>>>>>

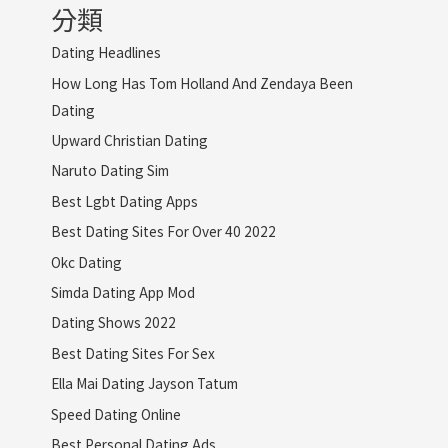
分類
Dating Headlines
How Long Has Tom Holland And Zendaya Been
Dating
Upward Christian Dating
Naruto Dating Sim
Best Lgbt Dating Apps
Best Dating Sites For Over 40 2022
Okc Dating
Simda Dating App Mod
Dating Shows 2022
Best Dating Sites For Sex
Ella Mai Dating Jayson Tatum
Speed Dating Online
Best Personal Dating Ads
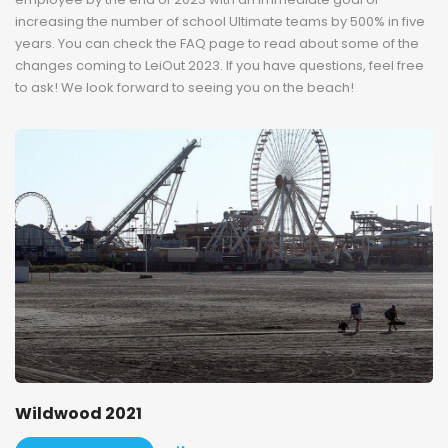
increasing the number of school Ultimate teams by 500% in five
years. You can check the FAQ page to read about some of the
changes coming to LeiOut 2023. If you have questions, feel free
to ask! We look forward to seeing you on the beach!
Wildwood 2021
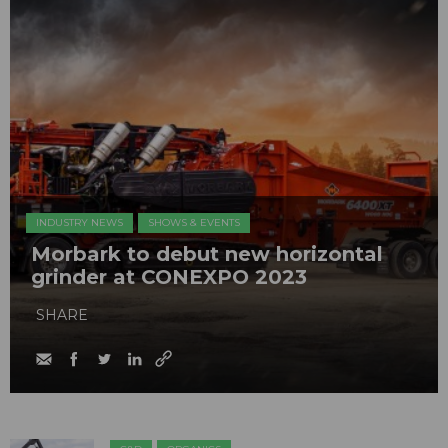
INDUSTRY NEWS
SHOWS & EVENTS
Morbark to debut new horizontal
grinder at CONEXPO 2023
SHARE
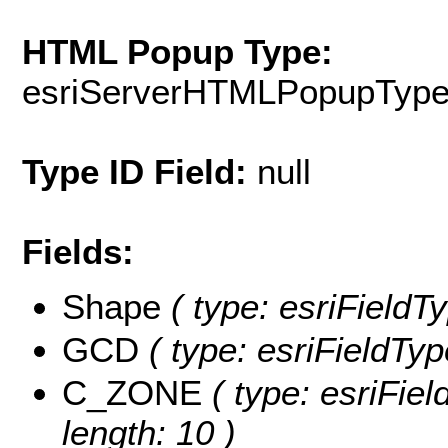
HTML Popup Type:
esriServerHTMLPopupTyp
Type ID Field:
null
Fields:
Shape
( type: esriField
GCD
( type: esriFieldTyp
C_ZONE
( type: esriFiel
length: 10 )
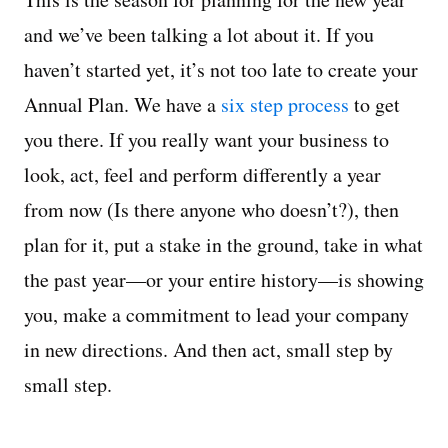
and we’ve been talking a lot about it. If you
Managing Money
haven’t started yet, it’s not too late to create your
Work-Life Balance
Annual Plan. We have a
six step process
to get
you there. If you really want your business to
Free EMyth Resources
look, act, feel and perform differently a year
from now (Is there anyone who doesn’t?), then
plan for it, put a stake in the ground, take in what
the past year—or your entire history—is showing
you, make a commitment to lead your company
in new directions. And then act, small step by
small step.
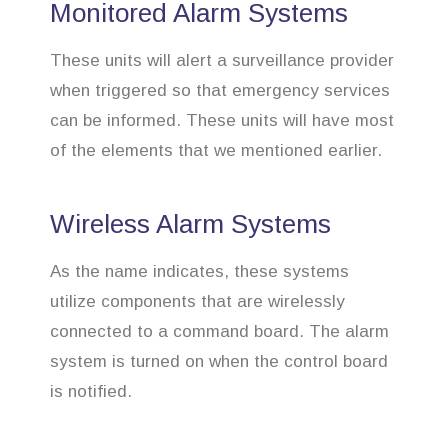
Monitored Alarm Systems
These units will alert a surveillance provider
when triggered so that emergency services
can be informed. These units will have most
of the elements that we mentioned earlier.
Wireless Alarm Systems
As the name indicates, these systems
utilize components that are wirelessly
connected to a command board. The alarm
system is turned on when the control board
is notified.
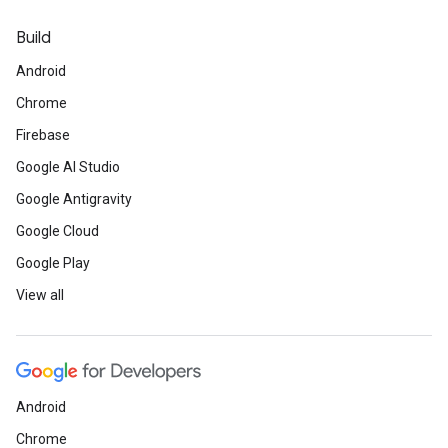
Build
Android
Chrome
Firebase
Google AI Studio
Google Antigravity
Google Cloud
Google Play
View all
Android
Chrome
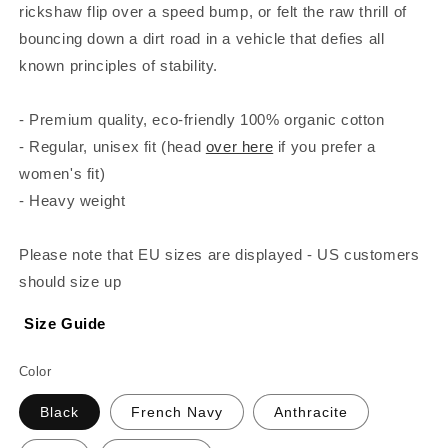
rickshaw flip over a speed bump, or felt the raw thrill of
bouncing down a dirt road in a vehicle that defies all
known principles of stability.
- Premium quality, eco-friendly 100% organic cotton
- Regular, unisex fit (head
over here
if you prefer a
women's fit)
- Heavy weight
Please note that EU sizes are displayed - US customers
should size up
Size Guide
Color
Black
French Navy
Anthracite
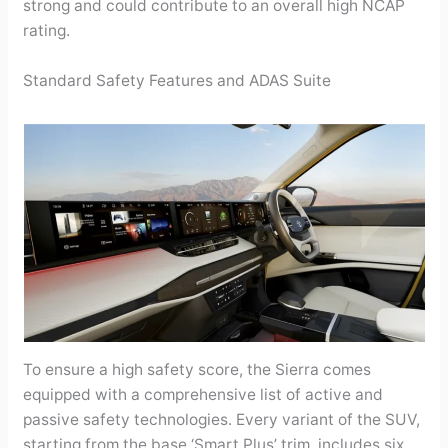
strong and could contribute to an overall high NCAP
rating.
Standard Safety Features and ADAS Suite
To ensure a high safety score, the Sierra comes
equipped with a comprehensive list of active and
passive safety technologies. Every variant of the SUV,
starting from the base ‘Smart Plus’ trim, includes six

<<<<<

What you have to do
All lines of the data above that include the word "about" must be shown.

Response to the task
years. You can check the FAQ page to read about some of the
and we’ve been talking a lot about it. If you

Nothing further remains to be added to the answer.